Under the circumstances, I applaud her reserve. An even more demonstrative reaction on her part would have been entirely understandable. Even before she revealed post-match that she was subjected to racial taunts in her hometown of Vancouver last year, Leroux was the sympathetic figure in this scenario. A dual citizen deciding to represent one country over another is not treason or betrayal. It's a legitimate choice, and judging by the cretinous behavior of Canadian soccer fans, Sydney Leroux chose wisely.
Monday, June 3, 2013
If it wasn't so maddening, it would be amusing to read, watch and listen to lesser mortals than Mark Messier summarily dismiss Messier as a credible candidate to coach the New York Rangers.

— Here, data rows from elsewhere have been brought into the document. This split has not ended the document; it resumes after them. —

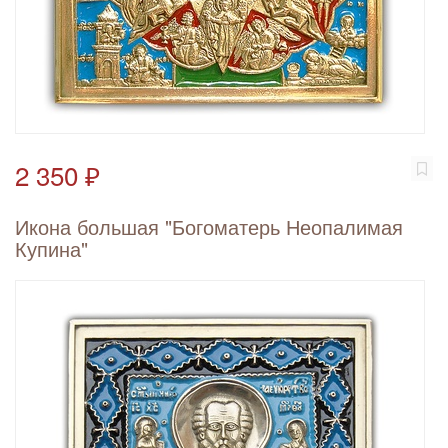
2 350 ₽
Икона большая "Богоматерь Неопалимая
Купина"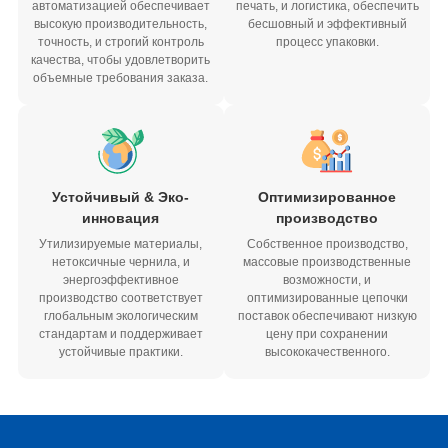
автоматизацией обеспечивает
печать, и логистика, обеспечить
высокую производительность,
бесшовный и эффективный
точность, и строгий контроль
процесс упаковки.
качества, чтобы удовлетворить
объемные требования заказа.
Устойчивый & Эко-
Оптимизированное
инновация
производство
Утилизируемые материалы,
Собственное производство,
нетоксичные чернила, и
массовые производственные
энергоэффективное
возможности, и
производство соответствует
оптимизированные цепочки
глобальным экологическим
поставок обеспечивают низкую
стандартам и поддерживает
цену при сохранении
устойчивые практики.
высококачественного.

We're not talking about brain surgery or splitting the atom here. We're not even talking about repairing a refrigerator, which also requires a degree of professional training. Coaching a hockey team is about leadership above all else, and there's no greater leader in the game's history than Mark Messier. Insulated by capable, experienced assistants, he would be no worse an option than anyone else and a better choice than most...Well, that didn't take long. The ill-conceived coincidental minor penalty call that almost changed the course of the Stanley Cup playoffs is yesterday's news, as the NHL grapples with the aftermath of Matt Cooke face-planting Adam McQuaid into the boards in Game 1 of the Boston-Pittsburgh Eastern Conference final. This time, though, the NHL got it right. Cooke's 5 minute major and game misconduct are justifiable, and so is the league's decision not to suspend him. Call it blaming the victim if you want, but McQuaid saw Cooke coming, knew he was going to get run, and turned his back to the hit anyway. When you deliberately put yourself in harm's way, you're at least partly responsible for the consequences...The Quebec Soccer Federation has shown its true colors - or, more appropriately, true color - and that color is white. Quebec is the only province refusing to abide by a Canadian Soccer Association directive to lift a ban on turbans in youth soccer. The Quebec federation cites safety concerns but doesn't or can't explain how turbans are more dangerous here than they are on soccer fields in the rest of the country. But what do you expect in a province where fear-based ethnic discrimination is official state policy?...My son Charlie had a rugby jamboree yesterday in NDG. No banjo, no fiddle, no homemade alcohol in a moonshine jug and everybody had eyebrows and fingernails. Worst. Jamboree. Ever.